Training a substantial language model can be an arduous process, lasting weeks, months, or even years, depending on the hardware used. Recognizing the impracticality of such extended durations for businesses, NVIDIA introduced the latest version of its Eos supercomputer on Wednesday. This iteration, fueled by over 10,000 H100 Tensor Core GPUs, achieves remarkable efficiency, training a 175 billion-parameter GPT-3 model on 1 billion tokens in under four minutes—three times faster than the previous benchmark set by NVIDIA just six months ago on the MLPerf AI industry standard.
Eos harnesses a formidable computational capacity, employing 10,752 GPUs interconnected through NVIDIA’s Infiniband networking, moving a petabyte of data per second. With 860 terabytes of high bandwidth memory, delivering 40 exaflops of AI processing power, Eos comprises 1344 nodes, and individual servers available for monthly rent at approximately $37,000. This rental option allows companies to enhance their AI capabilities without the need for extensive infrastructure development.
NVIDIA achieves groundbreaking results in nine benchmark tests, setting six records, including a notable 3.9-minute duration for GPT-3 training. It’s crucial to highlight that the GPT-3 version used in the benchmarking, with 175 billion parameters, is a scaled-down iteration, as the full-sized model with 3.7 trillion parameters is impractical for benchmarking due to its size and complexity. For instance, training the larger GPT-3 on the older A100 system with 512 GPUs would take 18 months, while Eos accomplishes this task in just eight days.
Instead, NVIDIA and MLCommons, the entity overseeing the MLPerf standard, opted for a more streamlined version utilizing 1 billion tokens—the smallest unit of data understood by generative AI systems. This approach employed a GPT-3 iteration with an identical number of potential switches to flip as the full-size model with 175 billion parameters, presenting a more manageable dataset of a billion tokens compared to the impractical 3.7 trillion.
The remarkable enhancement in performance stems from the use of 10,752 H100 GPUs in this recent test, a significant increase from the 3,584 Hopper GPUs utilized in June’s benchmarking trials. Despite tripling the number of GPUs, NVIDIA emphasizes that it maintained a 2.8x scaling in performance, translating to a 93 percent efficiency rate, achieved through extensive software optimization.
“Scaling is a wonderful thing,” Salvator remarked. “But with scaling, you’re talking about more infrastructure, which can also mean things like more cost. An efficiently scaled increase means users are making the best use of their infrastructure, allowing them to complete their work as swiftly as possible and extract maximum value from their organizational investment.”
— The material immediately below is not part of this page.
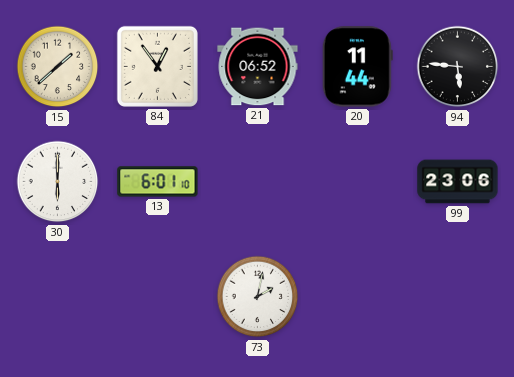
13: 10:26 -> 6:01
NVIDIA wasn’t the sole contributor to these advancements. Microsoft’s Azure team also presented a similar 10,752 H100 GPU system in this benchmarking round, achieving results within a two percent margin of NVIDIA’s performance.
The Azure team has achieved a performance level comparable to the Eos supercomputer,” shared Dave Salvator, Director of Accelerated Computing Products at NVIDIA, during a prebrief on Tuesday. He emphasized that Azure’s accomplishment utilizes commercially available instances, rather than an isolated laboratory system, making it accessible for actual customers to benefit from.
NVIDIA intends to deploy these enhanced computing capabilities across various domains, including ongoing endeavors in foundational model development, AI-assisted GPU design, neural rendering, multimodal generative AI, and autonomous driving systems.
“Any reputable benchmark aiming to maintain market relevance must consistently update the workloads to reflect the evolving market it serves,” Salvator commented, highlighting MLCommons’ recent addition of a benchmark for assessing model performance in Stable Diffusion tasks. He added, “This is another exciting area of generative AI where we’re seeing all sorts of things being created—from programming code to discovering protein chains.
These benchmarks hold significance because, as Salvator highlights, the current landscape of generative AI marketing resembles a “Wild West.” The absence of rigorous oversight and regulation leads to uncertainty regarding the parameters behind certain AI performance claims. MLPerf addresses this by offering professional assurance that benchmark numbers generated through its tests undergo review, vetting, and sometimes even scrutiny by other consortium members. According to Salvator, it’s this peer-review process that adds credibility to the results.
NVIDIA has consistently directed its attention towards enhancing its AI capabilities and applications in recent months. CEO Jensen Huang likened this focus to the “iPhone moment for AI” during his GTC keynote in March. During that period, the company introduced its DGX cloud system, which allocates fragments of the supercomputer’s processing power—specifically with either eight H100 or A100 chips running 60GB of VRAM (640 in total). The supercomputing portfolio was further expanded with the introduction of DGX GH200 at Computex in May.